Resultados e Discussões
A análise dos dados foi feita utilizando Excel® 2003 para Windows®, e o pacote estatístico SPSS® versão 13 para Windows®. A amostra foi composta por 329 sujeitos (91,6%) vindos da rede particular e 30 sujeitos da rede pública (8,4%). Quanto ao gênero, 73% dos casos foram de mulheres (262 casos). A distribuição em relação ao estado civil foi 86,4% solteiro (a) (305 casos), 3,7% casado (a) (13 casos), 7,1% separado (a) (25 casos) e 2,8% viúvo (a) (10 casos). Não foi possível determinar o estado civil de 6 sujeitos. Quanto á origem, caráter sócio demográfico 40,1% (140 sujeitos) são naturais do estado de Tocantins, e 59,9% (209 sujeitos) de outros estados. Não foi possível determinar a naturalidade de 10 sujeitos. 76,3% (273 sujeitos) moravam em Palmas, TO, e 23,7% (85 casos) em outras cidades sendo que 185 casos (51,5%) apresentavam história familiar de algum transtorno mental.Em relação ao uso da medicação: 24,9% (88 sujeitos) estavam fazendo uso de um medicamento; 45% (159 sujeitos) faziam uso de dois medicamentos e 22,1% (78 casos) faziam uso de três medicamentos. Finalmente, 7,9% (28 casos) utilizavam quatro medicamentos. Não foram obtidos dados sobre medicamento utilizados em 6 sujeitos.Quanto ao histórico psiquiátrico: 27 sujeitos (7,5%) apresentaram internações prévias. Destes 10% (36 casos) apresentavam algum déficit cognitivo, sendo que destes 60,2% (209 sujeitos) foram diagnosticados com THB I, e 39,8% (138 sujeitos) com THB II. Não foram obtidos dados sobre o diagnóstico em 12 [46] sujeitos. Quanto a gravidade dos sintomas: 21,4% (77 sujeitos) apresentaram ideação suicida, 13,6% (49 sujeitos) apresentaram tentativas de suicídio, e 64,9% (233 sujeitos) não apresentaram nenhuma destas condições.
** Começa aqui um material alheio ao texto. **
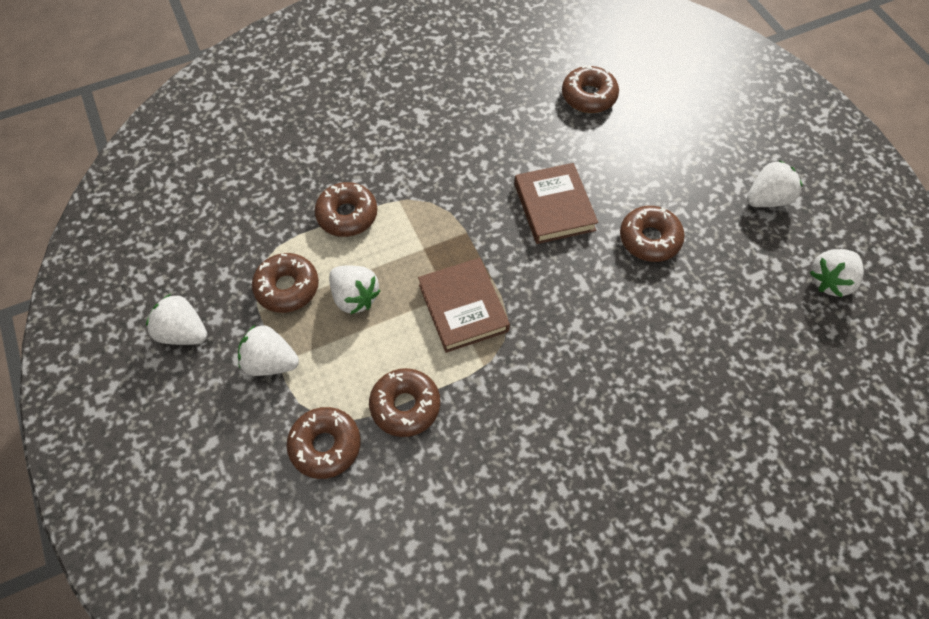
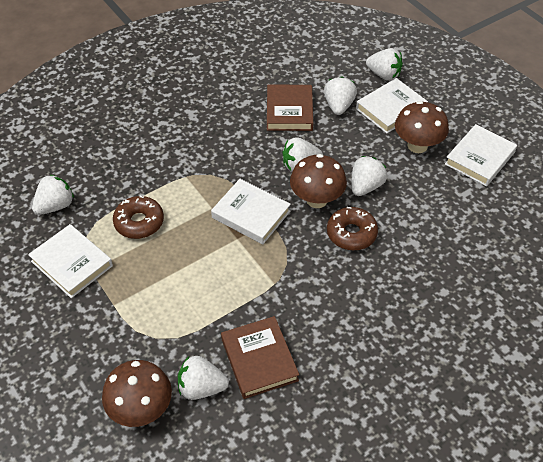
brown donut: [252,253,319,313] [287,407,361,479] [314,182,377,237] [369,368,440,437] [562,65,619,113] [620,206,685,262] = 6 -> [113,196,164,239] [327,207,378,250] = 2
brown mushroom: none = 0 -> [102,360,172,427] [290,154,347,208] [395,101,449,153] = 3
white book: none = 0 -> [28,224,113,298] [211,179,291,244] [356,78,428,134] [445,124,517,186] = 4
white strawberry: [146,294,207,345] [238,325,299,376] [329,265,381,315] [747,160,802,207] [810,249,864,297] = 5 -> [32,174,74,215] [178,356,229,400] [283,138,323,172] [324,76,357,115] [352,156,387,196] [366,48,403,81] = 6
Dificuldades e limitações do estudo
A partir desta tabela de resultados tentou-se verificar se existiam diferenças entre os pacientes com THB I e II. Foi realizada somente uma análise exploratória e foi necessária a retirada de alguns sujeitos que não tem diagnóstico (ficou faltando na tabela). Talvez exista alguma diferença em um ou dois tipos de medicamentos, porém, não há o resultado preciso, pois demandaria reestruturar-se a base de dados. Sugere-se, então, que em futuros estudos explore-se essa possibilidade, como também a possibilidade de essas diferenças entre os pacientes de um e outro diagnóstico a apresentem também.
Considerações finais
Apesar das limitações do estudo, uma interessante hipótese levantada é a de que se os estabilizadores de humor fossem usados em associação com outras medicações como antipsicóticas aliadas e sem a interferência de outras drogas, os benefícios para os sujeitos com THB não seriam mais aparentes, por não haver contaminação pelas mesmas. São necessários mais estudos com metodologia ampliada multicêntrica, para comparar os resultados terapêuticos com achados neuroquímicos clarificando mais ainda estas hipóteses levantadas.